One advantage Rauner has in any budget battle is the fact House Speaker Michael Madigan could have a hard time overriding him. While Madigan, on paper, has a 71-seat House Democratic supermajority, it is fractured on fiscal matters. Franks has said he will not support any kind of a tax hike, and several newer suburban Democratic members have likewise opposed raising taxes.

Rep. David McSweeney, R-Barrington Hills, shares Rauner’s opposition to a temporary budget, but on more optimistic grounds. He said there is no reason lawmakers and Rauner cannot finalize a balanced budget in the days before the new fiscal year.

“We should do our jobs and get it done by Tuesday.

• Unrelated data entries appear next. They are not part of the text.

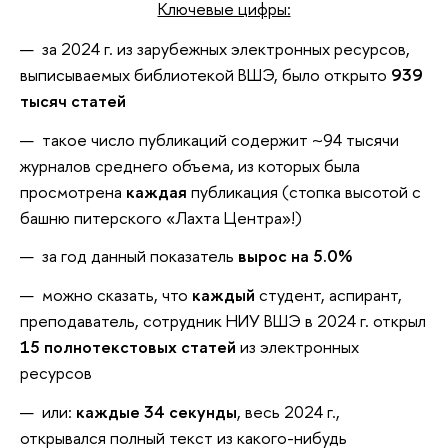
Ключевые цифры:
за 2024 г. из зарубежных электронных ресурсов,
выписываемых библиотекой ВШЭ, было открыто
939
тысяч статей
такое число публикаций содержит ~94 тысячи
журналов среднего объема, из которых была
просмотрена
каждая
публикация (стопка высотой с
башню питерского «Лахта Центра»!)
за год данный показатель
вырос на 5.0%
можно сказать, что
каждый
студент, аспирант,
преподаватель, сотрудник НИУ ВШЭ в 2024 г. открыл
15 полнотекстовых статей
из электронных
ресурсов
или:
каждые 34 секунды
, весь 2024 г.,
открывался полный текст из какого-нибудь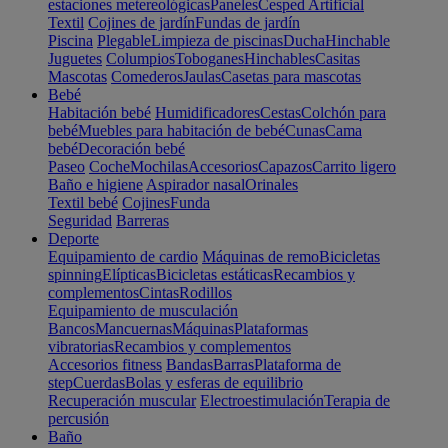
estaciones metereológicas
Paneles
Cesped Artificial
Textil
Cojines de jardín
Fundas de jardín
Piscina
Plegable
Limpieza de piscinas
Ducha
Hinchable
Juguetes
Columpios
Toboganes
Hinchables
Casitas
Mascotas
Comederos
Jaulas
Casetas para mascotas
Bebé
Habitación bebé
Humidificadores
Cestas
Colchón para
bebé
Muebles para habitación de bebé
Cunas
Cama
bebé
Decoración bebé
Paseo
Coche
Mochilas
Accesorios
Capazos
Carrito ligero
Baño e higiene
Aspirador nasal
Orinales
Textil bebé
Cojines
Funda
Seguridad
Barreras
Deporte
Equipamiento de cardio
Máquinas de remo
Bicicletas
spinning
Elípticas
Bicicletas estáticas
Recambios y
complementos
Cintas
Rodillos
Equipamiento de musculación
Bancos
Mancuernas
Máquinas
Plataformas
vibratorias
Recambios y complementos
Accesorios fitness
Bandas
Barras
Plataforma de
step
Cuerdas
Bolas y esferas de equilibrio
Recuperación muscular
Electroestimulación
Terapia de
percusión
Baño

Why a short-term budget or a shutdown? Let’s just do our jobs,” McSweeney said.

McSweeney and Franks said Rauner’s decision to approve the just under $7 billion budget for K-12 education appears to be an act of good faith and a conciliatory gesture meant to approach common ground.

“I don’t think we’re that far apart,” Franks said.

State Rep. Mike Tryon, R-Crystal Lake, also said some effort will be made to have both sides sit down and talk about reforms, or at the very least an effort to keep state funding temporarily flowing until a permanent solution can be reached. But how, and when, the impasse will end is something Tryon admitted he could not predict with any certainty.

“We’re in uncharted territory, and I have not ever seen the division in Springfield that I see now,” Tryon said. “In the 12 years I’ve been there, it’s not something I’m familiar with, in which government actually shuts down.”